The Papaverhof design may contain references to other contemporaneous architects. Oud's design for a strand boulevard in Scheveningen (1917) has many similarities. It is remarkable that the explanations they have for their design are both related to ‘planes and masses with rhythmic ordering’. Frank Lloyd Wright's Lexington Terraces (1894) project in Chicago, Illinois are often linked with the Papaverhop design, as this housing complex with light wells is also configured around a rectangular courtyard. But the closed façade makes the spatial feeling rather massive than planar of fragmented.

The Papaverhof can be an example for color use and architecture of De Stijl, but its brick surroundings could fit better in the descriptions of The Hague School. The New Hague School is a style from the interwar period, that distinguishes itself through the sleek design of the Modern Movement and luxurious implementation.

== Restorations ==
In 1971, the Daal en Berg association completed an extensive renovation of the Papaverhof. However, by 1986, the complex was suffering extensive problems with water infiltration
and needed another renovation.

The association commissioned the restoration firm Franso and Partners Architects to study the Papaverhof's building history. The 1958/1960 renovation eaves that many critics pointed out as being an example of Frank Lloyd Wright style, actually deviated from the original plan and were removed. External isolation was applied with respect for the proportions.

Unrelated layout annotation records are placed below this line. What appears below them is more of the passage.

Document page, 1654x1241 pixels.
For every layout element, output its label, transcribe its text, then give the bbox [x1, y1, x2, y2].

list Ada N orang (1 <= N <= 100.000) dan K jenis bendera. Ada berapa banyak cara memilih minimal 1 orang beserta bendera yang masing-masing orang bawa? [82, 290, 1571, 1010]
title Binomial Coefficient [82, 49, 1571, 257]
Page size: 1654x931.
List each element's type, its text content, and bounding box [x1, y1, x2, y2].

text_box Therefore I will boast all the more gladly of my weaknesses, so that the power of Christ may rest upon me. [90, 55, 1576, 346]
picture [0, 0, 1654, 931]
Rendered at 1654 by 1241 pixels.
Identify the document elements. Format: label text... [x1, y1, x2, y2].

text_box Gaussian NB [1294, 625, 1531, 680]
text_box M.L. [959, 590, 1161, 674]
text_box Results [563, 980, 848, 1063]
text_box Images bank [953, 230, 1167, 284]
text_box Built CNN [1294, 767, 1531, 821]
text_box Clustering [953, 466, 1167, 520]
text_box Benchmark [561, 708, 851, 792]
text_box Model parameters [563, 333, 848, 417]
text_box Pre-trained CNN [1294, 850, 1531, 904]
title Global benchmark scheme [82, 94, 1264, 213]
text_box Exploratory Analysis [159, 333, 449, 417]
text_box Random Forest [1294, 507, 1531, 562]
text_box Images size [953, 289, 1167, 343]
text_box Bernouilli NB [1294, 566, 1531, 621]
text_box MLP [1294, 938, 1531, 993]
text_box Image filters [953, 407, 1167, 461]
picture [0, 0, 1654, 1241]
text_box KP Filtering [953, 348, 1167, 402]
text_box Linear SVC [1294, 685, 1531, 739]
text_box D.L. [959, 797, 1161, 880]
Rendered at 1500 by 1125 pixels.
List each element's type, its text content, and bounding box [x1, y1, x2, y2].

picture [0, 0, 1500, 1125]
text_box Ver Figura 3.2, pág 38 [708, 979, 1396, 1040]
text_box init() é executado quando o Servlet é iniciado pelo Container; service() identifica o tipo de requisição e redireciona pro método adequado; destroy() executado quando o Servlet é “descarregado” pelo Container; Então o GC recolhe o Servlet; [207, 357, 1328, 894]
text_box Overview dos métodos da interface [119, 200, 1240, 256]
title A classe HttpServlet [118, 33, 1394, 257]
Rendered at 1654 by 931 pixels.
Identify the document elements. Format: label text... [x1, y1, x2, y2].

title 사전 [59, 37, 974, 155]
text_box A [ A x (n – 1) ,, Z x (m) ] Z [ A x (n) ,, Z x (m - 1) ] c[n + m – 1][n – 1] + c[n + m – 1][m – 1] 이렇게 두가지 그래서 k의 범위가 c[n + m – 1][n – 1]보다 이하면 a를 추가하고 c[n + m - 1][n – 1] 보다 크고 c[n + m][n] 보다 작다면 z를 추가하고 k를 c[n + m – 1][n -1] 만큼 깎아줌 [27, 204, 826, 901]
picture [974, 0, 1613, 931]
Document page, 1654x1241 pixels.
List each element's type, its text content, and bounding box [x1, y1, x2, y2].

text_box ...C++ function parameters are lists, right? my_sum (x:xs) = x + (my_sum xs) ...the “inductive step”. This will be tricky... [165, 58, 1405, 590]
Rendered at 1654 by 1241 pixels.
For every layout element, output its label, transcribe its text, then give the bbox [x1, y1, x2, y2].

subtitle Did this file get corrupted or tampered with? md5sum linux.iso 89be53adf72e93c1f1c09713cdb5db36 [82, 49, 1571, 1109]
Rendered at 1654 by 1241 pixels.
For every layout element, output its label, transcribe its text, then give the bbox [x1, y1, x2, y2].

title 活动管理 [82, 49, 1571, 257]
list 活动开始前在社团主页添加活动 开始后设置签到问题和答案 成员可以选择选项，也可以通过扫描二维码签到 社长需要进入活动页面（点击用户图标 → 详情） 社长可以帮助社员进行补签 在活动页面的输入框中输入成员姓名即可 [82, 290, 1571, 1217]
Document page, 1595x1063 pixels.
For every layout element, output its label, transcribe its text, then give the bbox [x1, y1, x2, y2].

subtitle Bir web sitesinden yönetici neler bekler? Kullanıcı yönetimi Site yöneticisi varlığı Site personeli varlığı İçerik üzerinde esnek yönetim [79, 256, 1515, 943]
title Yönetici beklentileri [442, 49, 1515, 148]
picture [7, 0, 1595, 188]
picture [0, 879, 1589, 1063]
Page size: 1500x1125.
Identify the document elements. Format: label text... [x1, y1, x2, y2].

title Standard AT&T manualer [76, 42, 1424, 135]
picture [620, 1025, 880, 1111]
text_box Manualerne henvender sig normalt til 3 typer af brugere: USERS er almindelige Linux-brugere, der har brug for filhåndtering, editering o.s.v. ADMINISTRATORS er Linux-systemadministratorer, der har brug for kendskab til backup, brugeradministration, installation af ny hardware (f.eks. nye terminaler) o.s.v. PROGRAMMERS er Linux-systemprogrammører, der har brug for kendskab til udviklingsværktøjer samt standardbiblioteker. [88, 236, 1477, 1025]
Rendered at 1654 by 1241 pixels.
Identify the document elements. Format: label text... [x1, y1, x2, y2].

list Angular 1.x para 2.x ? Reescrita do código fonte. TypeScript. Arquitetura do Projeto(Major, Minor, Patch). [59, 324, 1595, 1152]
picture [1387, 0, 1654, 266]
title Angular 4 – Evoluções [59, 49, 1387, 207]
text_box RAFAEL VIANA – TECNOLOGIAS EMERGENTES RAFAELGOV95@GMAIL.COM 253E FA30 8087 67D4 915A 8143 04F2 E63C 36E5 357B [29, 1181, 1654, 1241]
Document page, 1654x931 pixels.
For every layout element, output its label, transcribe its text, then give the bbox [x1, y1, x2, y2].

The association restored the original vivid blue and yellow colors to the inner circle, but kept the non-original white and black colors of the outer ring for esthetic reasons. The contractors Boele & van Eesteren realized the plans and in October 1989 the definitive acceptance took place. This renovation was largely covered in the journal press in the Netherlands, and received a nomination for the National Renovation Price and the National Painting Price in 1991.